Tarefa A ->
No texto da página, reproduza o trecho começando em "Escola Analógica –" e seguindo até "Ed. 2008, 95p.", substituindo "Analógica" por "Tradicional".

Texto da página ->
######

Escola Analógica – Cabeças Digitais: O cotidiano escolar frente às Tecnologias Midiáticas de Informação e Comunicação
Leandro Petarnella, Campinas: Alínea Ed. 2008, 95p.

A atual revolução cultural provocada pelas tecnologias digitais, baseada nas inovações tecnológicas de informação e comunicação oferecidas pela micro eletrônica, informática e digitalização da informação, consolida-se na ampliação do acesso às novas oportunidades oferecidas pelas redes. O acesso e o uso constante das redes digitais geram um processo gradual e estrutural de transição e de estruturação
da organização humana. Entretanto, no que diz respeito à relação estabelecida entre educação e comunicação, as referências se circunscrevem a aspectos bem específicos, voltados aos usos e às práticas na escola ou à análise do que é veiculado, de acordo com os conhecimentos trabalhados nos programas escolares. O problema é que a escola, como instituição, está ainda marcada pela lógica de transmissão, fazendo colidir a lógica das tecnologias digitais e a lógica escolar. Há questões de fundo, então, que implicam pensar as tecnologias de informação e comunicação, as escolas e os profissionais que atuam em contexto mutante e avizinhado por lógicas que não são as trabalhadas por instituições como a escola. Ainda
mais, há necessidade de carregar o fenômeno da globalização e seus reflexos nos vários âmbitos da vida humana, processo que afetou nossa percepção de mundo, por implicar lógica de produção distinta daquela do final da Segunda Guerra Mundial.

######

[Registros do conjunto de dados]
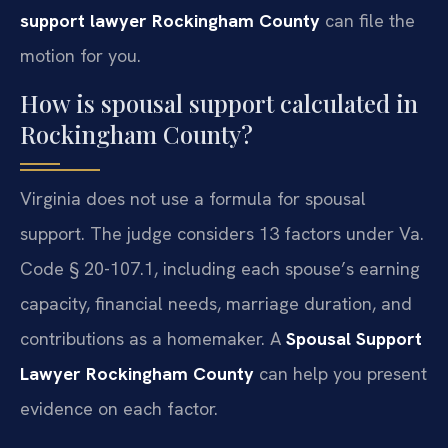
support lawyer Rockingham County
can file the
motion for you.
How is spousal support calculated in
Rockingham County?
Virginia does not use a formula for spousal
support. The judge considers 13 factors under Va.
Code § 20-107.1, including each spouse’s earning
capacity, financial needs, marriage duration, and
contributions as a homemaker. A
Spousal Support
Lawyer Rockingham County
can help you present
evidence on each factor.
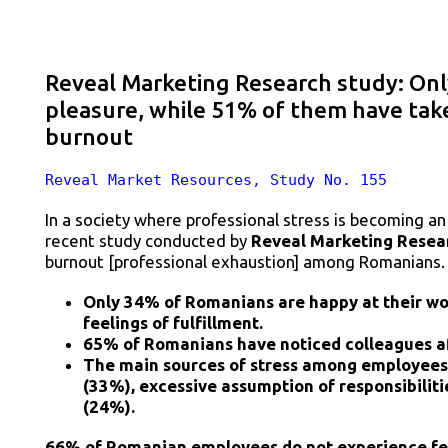
Reveal Marketing Research study: Onl
pleasure, while 51% of them have tak
burnout
Reveal Market Resources, Study No. 155
In a society where professional stress is becoming a
recent study conducted by
Reveal Marketing Resea
burnout [professional exhaustion] among Romanians.
Only 34% of Romanians are happy at their wor
feelings of fulfillment.
65% of Romanians have noticed colleagues a
The main sources of stress among employees 
(33%), excessive assumption of responsibilitie
(24%).
66% of Romanian employees do not experience feel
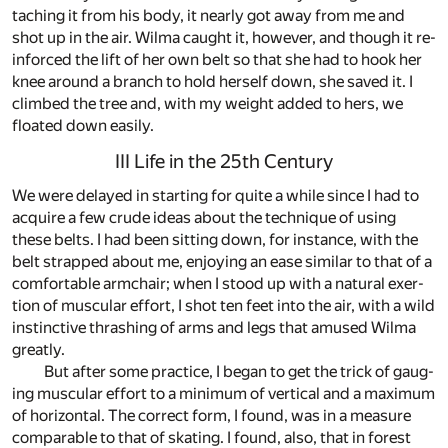
tach­ing it from his body, it nearly got away from me and
shot up in the air. Wilma caught it, how­ever, and though it re­
in­forced the lift of her own belt so that she had to hook her
knee around a branch to hold her­self down, she saved it. I
climbed the tree and, with my weight added to hers, we
floated down eas­ily.
III Life in the 25th Century
We were de­layed in start­ing for quite a while since I had to
ac­quire a few crude ideas about the tech­nique of us­ing
these belts. I had been sit­ting down, for in­stance, with the
belt strapped about me, en­joy­ing an ease sim­i­lar to that of a
com­fort­able arm­chair; when I stood up with a nat­u­ral ex­er­
tion of mus­cu­lar ef­fort, I shot ten feet into the air, with a wild
in­stinc­tive thrash­ing of arms and legs that amused Wilma
greatly.
But af­ter some prac­tice, I be­gan to get the trick of gaug­
ing mus­cu­lar ef­fort to a min­i­mum of ver­ti­cal and a max­i­mum
of hor­i­zon­tal. The cor­rect form, I found, was in a mea­sure
com­pa­ra­ble to that of skat­ing. I found, also, that in for­est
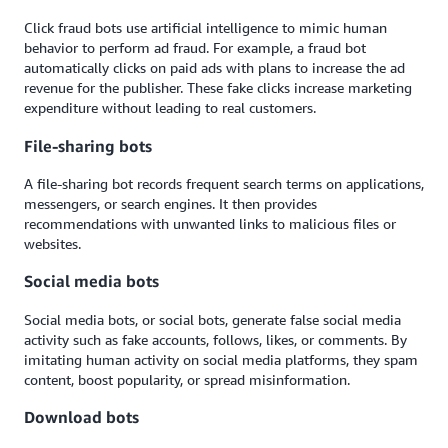
Click fraud bots use artificial intelligence to mimic human
behavior to perform ad fraud. For example, a fraud bot
automatically clicks on paid ads with plans to increase the ad
revenue for the publisher. These fake clicks increase marketing
expenditure without leading to real customers.
File-sharing bots
A file-sharing bot records frequent search terms on applications,
messengers, or search engines. It then provides
recommendations with unwanted links to malicious files or
websites.
Social media bots
Social media bots, or social bots, generate false social media
activity such as fake accounts, follows, likes, or comments. By
imitating human activity on social media platforms, they spam
content, boost popularity, or spread misinformation.
Download bots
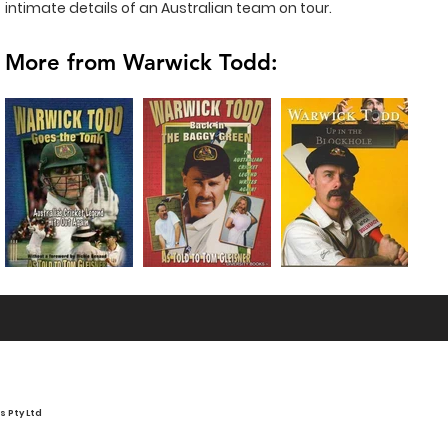
intimate details of an Australian team on tour.
More from Warwick Todd:
 Pty Ltd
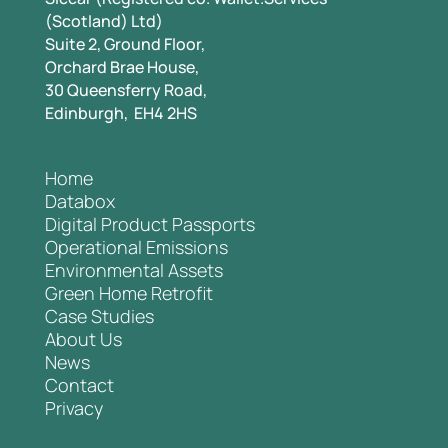
(Scotland) Ltd)
Suite 2, Ground Floor,
Orchard Brae House,
30 Queensferry Road,
Edinburgh, EH4 2HS
Home
Databox
Digital Product Passports
Operational Emissions
Environmental Assets
Green Home Retrofit
Case Studies
About Us
News
Contact
Privacy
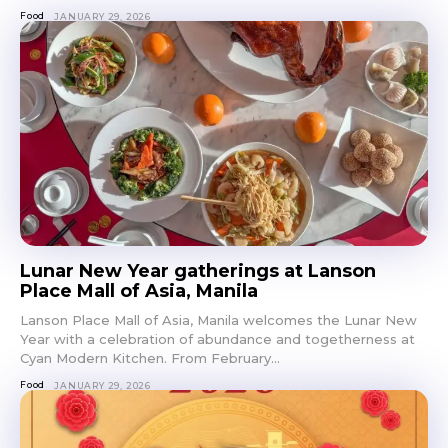
Food
JANUARY 29, 2026
Lunar New Year gatherings at Lanson
Place Mall of Asia, Manila
Lanson Place Mall of Asia, Manila welcomes the Lunar New
Year with a celebration of abundance and togetherness at
Cyan Modern Kitchen. From February...
Food
JANUARY 29, 2026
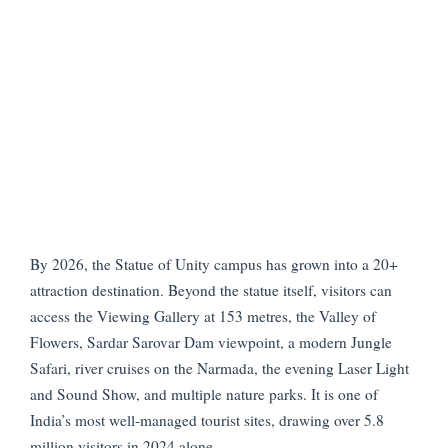
By 2026, the Statue of Unity campus has grown into a 20+
attraction destination. Beyond the statue itself, visitors can
access the Viewing Gallery at 153 metres, the Valley of
Flowers, Sardar Sarovar Dam viewpoint, a modern Jungle
Safari, river cruises on the Narmada, the evening Laser Light
and Sound Show, and multiple nature parks. It is one of
India’s most well-managed tourist sites, drawing over 5.8
million visitors in 2024 alone.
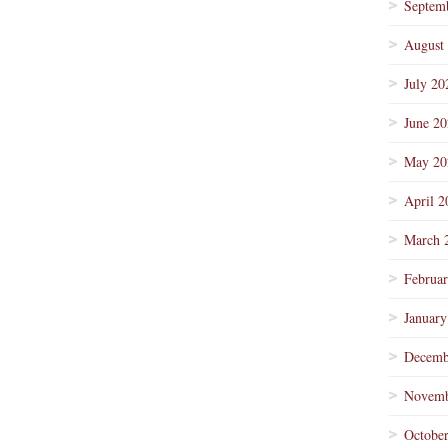
Septem
August
July 20
June 2
May 20
April 2
March 
Februa
January
Decemb
Novemb
Octobe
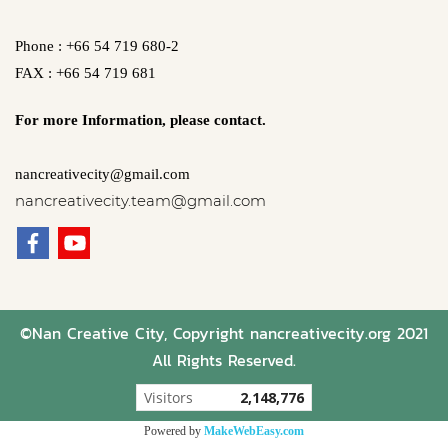
Phone : +66 54 719 680-2
FAX : +66 54 719 681
For more Information,
please contact.
nancreativecity@gmail.com
nancreativecity.team@gmail.com
©Nan Creative City, Copyright nancreativecity.org 2021
All Rights Reserved.
Visitors
2,148,776
Powered by
MakeWebEasy.com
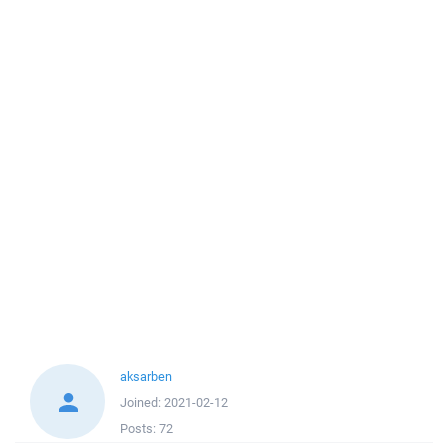
aksarben
Joined:
2021-02-12
Posts:
72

######

Tarefa B ->
Por favor, transcreva sem alterações as linhas dos registros, começando no início dos registros e seguindo até a linha com "Code § 20-107.1, including", incluídas as duas pontas. Deixe as imagens de fora da resposta.

Resposta final A ->
Escola Tradicional – Cabeças Digitais: O cotidiano escolar frente às Tecnologias Midiáticas de Informação e Comunicação
Leandro Petarnella, Campinas: Alínea Ed. 2008, 95p.

Resposta final B ->
support lawyer Rockingham County
can file the
motion for you.
How is spousal support calculated in
Rockingham County?
Virginia does not use a formula for spousal
support. The judge considers 13 factors under Va.
Code § 20-107.1, including each spouse’s earning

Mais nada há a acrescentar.